La Transfiguración (Mt. 17, 1-9),  en lo alto de la montaña (el Tabor, según la tradición) fue una anticipación, provisoria y breve, de la gloria de la Resurrección y la Ascensión del Señor. Por eso Jesús, mientras bajaban del monte, les encomendó a sus apóstoles que no hablaran a nadie de esa visión hasta que el Hijo del Hombre resucite de entre los muertos (Mt. 17,9).

Jesús Transfigurado se nos presenta, como en ese otro monte, el de las Bienaventuranzas (Mt. 5, 1-12), cual un nuevo Moisés y nuevo Legislador en el nuevo Sinaí, que se encuentra con Dios en medio de la nube (Ex. 24. 15-18), con el rostro luminoso (Ex. 34, 29-35), que supera la antigua Ley y los antiguos Profetas. Por ello, la voz del Padre ordena escucharle. Por eso, después de la visión, desaparecen Moisés y Elías, y el evangelista nos dice que sus discípulos no vieron más que a Jesús solo (Mt. 17, 8).[3]

Moisés recibió la Ley de Dios; Jesús es la Ley misma, la Ley viviente, toda “la Palabra” de Dios. Por eso los discípulos deben escucharle.[4] “Escúchenlo”, dice la voz del Padre. A mi Hijo muy amado. No a Moisés o Elías.

Por eso, con esa autoridad superior a Moisés, Jesús Resucitado, desde la montaña de la Ascensión, envía a sus Apóstoles a enseñar a cumplir todo lo que él les ha mandado (Mt. 28, 20).

 

Volviendo al texto de san Mateo que leímos en la liturgia de este domingo,  cabe también destacar la universalidad del envío de Jesús a hacer discípulos entre todos los pueblos. Este universalismo de la condición misionera de la Iglesia supera la limitación del Antiguo Testamento al Pueblo de Israel.

La misión es tan extensa como la totalidad del mundo y tan duradera como la totalidad de la historia.

“Yo estaré con ustedes todos los días, hasta el fin del mundo” (Mt. 28, 20).
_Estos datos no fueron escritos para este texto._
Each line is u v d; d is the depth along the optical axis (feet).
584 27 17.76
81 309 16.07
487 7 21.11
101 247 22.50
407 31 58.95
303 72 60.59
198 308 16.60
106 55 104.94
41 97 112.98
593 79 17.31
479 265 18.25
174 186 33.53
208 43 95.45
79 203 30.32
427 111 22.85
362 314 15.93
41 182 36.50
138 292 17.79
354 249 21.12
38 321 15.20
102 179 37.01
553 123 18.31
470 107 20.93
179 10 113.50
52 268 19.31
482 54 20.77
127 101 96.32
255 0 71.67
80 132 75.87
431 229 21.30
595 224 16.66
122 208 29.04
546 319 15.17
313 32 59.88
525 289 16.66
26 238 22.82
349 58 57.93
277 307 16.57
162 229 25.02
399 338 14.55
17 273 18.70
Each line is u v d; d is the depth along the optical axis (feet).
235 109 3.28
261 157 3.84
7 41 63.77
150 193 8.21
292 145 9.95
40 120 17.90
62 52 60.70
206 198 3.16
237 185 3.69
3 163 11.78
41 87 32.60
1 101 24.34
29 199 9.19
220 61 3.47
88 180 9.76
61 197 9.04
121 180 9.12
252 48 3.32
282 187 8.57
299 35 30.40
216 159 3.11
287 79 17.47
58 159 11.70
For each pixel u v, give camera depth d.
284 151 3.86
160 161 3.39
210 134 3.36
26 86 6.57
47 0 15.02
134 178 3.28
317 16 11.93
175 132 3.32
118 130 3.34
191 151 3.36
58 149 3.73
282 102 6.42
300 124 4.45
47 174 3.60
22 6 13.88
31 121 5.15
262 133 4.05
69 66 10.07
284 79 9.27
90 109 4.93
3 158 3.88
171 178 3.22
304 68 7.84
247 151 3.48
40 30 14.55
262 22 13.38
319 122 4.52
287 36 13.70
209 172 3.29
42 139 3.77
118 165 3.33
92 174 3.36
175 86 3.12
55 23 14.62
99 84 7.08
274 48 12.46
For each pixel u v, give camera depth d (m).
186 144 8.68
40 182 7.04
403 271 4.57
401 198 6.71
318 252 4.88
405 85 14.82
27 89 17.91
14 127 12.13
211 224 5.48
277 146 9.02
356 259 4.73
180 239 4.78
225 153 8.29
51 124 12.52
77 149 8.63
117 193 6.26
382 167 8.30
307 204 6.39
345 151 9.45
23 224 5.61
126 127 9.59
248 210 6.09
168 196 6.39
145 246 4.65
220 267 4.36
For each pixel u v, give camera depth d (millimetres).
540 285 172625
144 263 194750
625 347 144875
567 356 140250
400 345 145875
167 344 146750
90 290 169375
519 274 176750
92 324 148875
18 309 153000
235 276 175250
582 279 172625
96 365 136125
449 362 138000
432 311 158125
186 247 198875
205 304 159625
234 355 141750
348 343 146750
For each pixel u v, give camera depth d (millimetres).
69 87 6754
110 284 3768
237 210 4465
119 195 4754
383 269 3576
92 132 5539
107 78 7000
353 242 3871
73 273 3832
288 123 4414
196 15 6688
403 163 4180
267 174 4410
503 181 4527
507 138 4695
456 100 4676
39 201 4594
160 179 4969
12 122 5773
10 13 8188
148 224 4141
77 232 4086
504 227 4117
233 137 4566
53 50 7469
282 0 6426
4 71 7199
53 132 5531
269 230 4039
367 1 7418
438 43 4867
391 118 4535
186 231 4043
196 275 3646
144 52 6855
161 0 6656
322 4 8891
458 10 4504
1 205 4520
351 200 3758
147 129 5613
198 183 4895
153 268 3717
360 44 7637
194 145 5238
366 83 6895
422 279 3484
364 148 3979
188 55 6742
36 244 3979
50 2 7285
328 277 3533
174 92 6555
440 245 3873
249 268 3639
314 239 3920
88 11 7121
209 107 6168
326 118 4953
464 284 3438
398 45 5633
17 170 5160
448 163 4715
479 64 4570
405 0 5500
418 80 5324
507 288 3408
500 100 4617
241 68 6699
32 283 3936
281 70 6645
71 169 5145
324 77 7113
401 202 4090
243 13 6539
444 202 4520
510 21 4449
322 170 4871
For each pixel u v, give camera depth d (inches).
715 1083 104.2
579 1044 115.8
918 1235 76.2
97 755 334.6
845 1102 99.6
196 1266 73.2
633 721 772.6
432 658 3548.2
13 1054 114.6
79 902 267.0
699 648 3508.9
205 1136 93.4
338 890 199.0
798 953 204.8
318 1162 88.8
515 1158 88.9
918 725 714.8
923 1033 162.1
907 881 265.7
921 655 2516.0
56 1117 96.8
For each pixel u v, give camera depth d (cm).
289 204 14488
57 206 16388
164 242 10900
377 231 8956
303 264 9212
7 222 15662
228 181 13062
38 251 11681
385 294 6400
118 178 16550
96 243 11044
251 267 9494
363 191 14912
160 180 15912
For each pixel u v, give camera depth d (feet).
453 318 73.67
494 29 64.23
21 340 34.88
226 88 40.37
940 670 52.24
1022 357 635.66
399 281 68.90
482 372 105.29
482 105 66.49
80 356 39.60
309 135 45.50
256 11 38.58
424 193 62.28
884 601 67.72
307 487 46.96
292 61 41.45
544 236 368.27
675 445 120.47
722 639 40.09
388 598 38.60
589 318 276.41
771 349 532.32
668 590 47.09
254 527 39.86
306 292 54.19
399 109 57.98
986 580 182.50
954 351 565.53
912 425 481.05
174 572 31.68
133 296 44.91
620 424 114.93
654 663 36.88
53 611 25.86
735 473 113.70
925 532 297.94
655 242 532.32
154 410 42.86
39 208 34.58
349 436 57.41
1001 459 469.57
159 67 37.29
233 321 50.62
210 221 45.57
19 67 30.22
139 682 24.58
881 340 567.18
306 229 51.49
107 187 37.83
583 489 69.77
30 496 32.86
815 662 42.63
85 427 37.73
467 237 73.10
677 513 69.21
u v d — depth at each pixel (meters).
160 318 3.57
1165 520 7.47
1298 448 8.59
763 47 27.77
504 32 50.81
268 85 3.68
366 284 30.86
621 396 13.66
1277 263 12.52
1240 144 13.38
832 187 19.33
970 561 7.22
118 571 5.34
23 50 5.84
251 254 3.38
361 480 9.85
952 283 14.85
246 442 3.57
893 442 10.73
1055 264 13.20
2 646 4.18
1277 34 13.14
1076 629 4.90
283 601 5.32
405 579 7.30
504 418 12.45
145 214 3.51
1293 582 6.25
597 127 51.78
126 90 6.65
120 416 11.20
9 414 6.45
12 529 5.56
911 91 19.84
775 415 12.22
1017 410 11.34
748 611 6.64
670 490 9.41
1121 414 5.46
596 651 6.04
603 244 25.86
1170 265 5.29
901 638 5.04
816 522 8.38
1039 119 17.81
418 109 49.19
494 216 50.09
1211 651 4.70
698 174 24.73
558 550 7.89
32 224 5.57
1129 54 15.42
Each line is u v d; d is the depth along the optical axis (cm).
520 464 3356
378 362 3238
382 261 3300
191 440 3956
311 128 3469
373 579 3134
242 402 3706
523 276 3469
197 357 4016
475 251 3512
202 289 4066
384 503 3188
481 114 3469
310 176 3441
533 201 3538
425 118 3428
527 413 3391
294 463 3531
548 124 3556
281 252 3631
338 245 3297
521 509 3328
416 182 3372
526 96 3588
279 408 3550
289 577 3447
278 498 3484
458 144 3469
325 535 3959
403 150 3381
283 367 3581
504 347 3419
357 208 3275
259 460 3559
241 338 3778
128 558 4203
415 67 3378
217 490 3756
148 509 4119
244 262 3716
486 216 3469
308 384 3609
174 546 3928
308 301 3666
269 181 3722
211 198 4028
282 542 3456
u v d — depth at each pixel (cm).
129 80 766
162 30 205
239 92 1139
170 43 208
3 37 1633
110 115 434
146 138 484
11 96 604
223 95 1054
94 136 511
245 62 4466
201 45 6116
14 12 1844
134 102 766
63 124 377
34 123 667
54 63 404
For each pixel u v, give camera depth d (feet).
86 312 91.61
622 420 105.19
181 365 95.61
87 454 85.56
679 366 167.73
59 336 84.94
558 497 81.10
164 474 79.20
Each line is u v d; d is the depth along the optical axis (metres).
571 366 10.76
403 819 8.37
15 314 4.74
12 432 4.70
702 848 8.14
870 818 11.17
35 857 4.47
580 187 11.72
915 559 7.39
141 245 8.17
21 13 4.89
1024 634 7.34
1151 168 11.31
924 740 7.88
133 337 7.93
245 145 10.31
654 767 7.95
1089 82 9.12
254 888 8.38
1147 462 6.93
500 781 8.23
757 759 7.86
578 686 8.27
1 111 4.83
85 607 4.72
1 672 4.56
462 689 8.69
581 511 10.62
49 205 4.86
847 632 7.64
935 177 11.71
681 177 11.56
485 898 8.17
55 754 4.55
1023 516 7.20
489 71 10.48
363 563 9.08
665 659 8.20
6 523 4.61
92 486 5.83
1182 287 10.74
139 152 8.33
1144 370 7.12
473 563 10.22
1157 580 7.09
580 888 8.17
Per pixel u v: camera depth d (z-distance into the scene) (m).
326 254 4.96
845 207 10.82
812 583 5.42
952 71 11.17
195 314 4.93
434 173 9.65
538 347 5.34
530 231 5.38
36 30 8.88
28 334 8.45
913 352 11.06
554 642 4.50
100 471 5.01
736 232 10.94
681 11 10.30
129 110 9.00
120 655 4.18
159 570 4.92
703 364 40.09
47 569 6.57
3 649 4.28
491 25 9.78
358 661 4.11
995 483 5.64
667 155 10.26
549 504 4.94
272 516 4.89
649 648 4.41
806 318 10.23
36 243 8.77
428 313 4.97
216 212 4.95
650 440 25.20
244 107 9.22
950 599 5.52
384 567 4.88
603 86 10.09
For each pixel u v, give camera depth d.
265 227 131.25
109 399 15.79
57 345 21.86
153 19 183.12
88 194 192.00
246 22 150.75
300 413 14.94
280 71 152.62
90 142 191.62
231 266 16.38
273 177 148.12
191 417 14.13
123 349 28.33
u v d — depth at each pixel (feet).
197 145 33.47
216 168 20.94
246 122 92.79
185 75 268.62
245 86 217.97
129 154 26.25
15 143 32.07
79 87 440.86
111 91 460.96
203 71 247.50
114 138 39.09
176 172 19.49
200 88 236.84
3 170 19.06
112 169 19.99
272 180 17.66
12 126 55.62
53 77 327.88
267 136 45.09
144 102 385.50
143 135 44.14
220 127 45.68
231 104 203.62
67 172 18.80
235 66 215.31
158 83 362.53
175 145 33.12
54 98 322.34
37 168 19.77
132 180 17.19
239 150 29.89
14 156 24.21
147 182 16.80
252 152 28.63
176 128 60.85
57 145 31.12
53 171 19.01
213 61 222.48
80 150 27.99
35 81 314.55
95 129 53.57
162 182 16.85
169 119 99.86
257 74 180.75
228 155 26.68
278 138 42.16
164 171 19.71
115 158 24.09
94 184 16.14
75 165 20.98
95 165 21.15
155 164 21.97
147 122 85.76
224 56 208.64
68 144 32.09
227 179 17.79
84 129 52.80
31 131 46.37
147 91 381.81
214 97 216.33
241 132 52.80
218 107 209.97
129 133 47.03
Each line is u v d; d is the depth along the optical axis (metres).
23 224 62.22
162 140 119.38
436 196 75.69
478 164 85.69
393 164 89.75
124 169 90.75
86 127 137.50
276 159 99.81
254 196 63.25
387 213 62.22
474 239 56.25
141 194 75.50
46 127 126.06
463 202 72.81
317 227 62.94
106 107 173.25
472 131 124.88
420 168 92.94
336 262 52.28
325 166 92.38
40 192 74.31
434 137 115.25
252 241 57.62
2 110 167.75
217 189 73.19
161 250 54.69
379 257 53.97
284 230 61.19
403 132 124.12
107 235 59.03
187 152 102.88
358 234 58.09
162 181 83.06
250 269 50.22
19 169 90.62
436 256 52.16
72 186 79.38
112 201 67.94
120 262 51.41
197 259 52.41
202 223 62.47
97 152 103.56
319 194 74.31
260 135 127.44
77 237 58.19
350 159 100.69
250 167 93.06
En la promesa de estar siempre con sus discípulos se concreta el anuncio profético de Isaías 7, 14, misteriosamente anticipado en el nombre de Jesús: el Emanuel, Dios con nosotros, el Salvador (Mt. 1, 22-23).

Y así el evangelio de Mateo termina como se inició, con el tema central del Dios con nosotros.

Cuando Jesús Resucita y es exaltado a la derecha del Padre, cuando al subir al cielo parece que se aleja de nosotros, es precisamente cuando está más cerca de nosotros, Él es más que nunca el Dios con nosotros. 

Pbro. Hernán Quijano Guesalaga

Parroquia del Sagrado Corazón de Jesús,

Capilla Policial San Sebastián,

Paraná, Argentina

Domingo 4 de mayo de 2008



[1] Cf. Ratzinger, J., Benedicto XVI, Jesús de Nazaret, Planeta, Buenos Aires, 2007, pág. 54.

 

[2] Cf. Ratzinger, J., Benedicto XVI, Jesús de Nazaret, Planeta, Buenos Aires, 2007, pág. 93-95.97-98.

[3]  Ver nota de la Biblia de Jerusalén.

[4] Cf. Ratzinger, J., Benedicto XVI, Jesús de Nazaret, Planeta, Buenos Aires, 2007, pág. 368-369, citando a H. Gese y R. Pesch.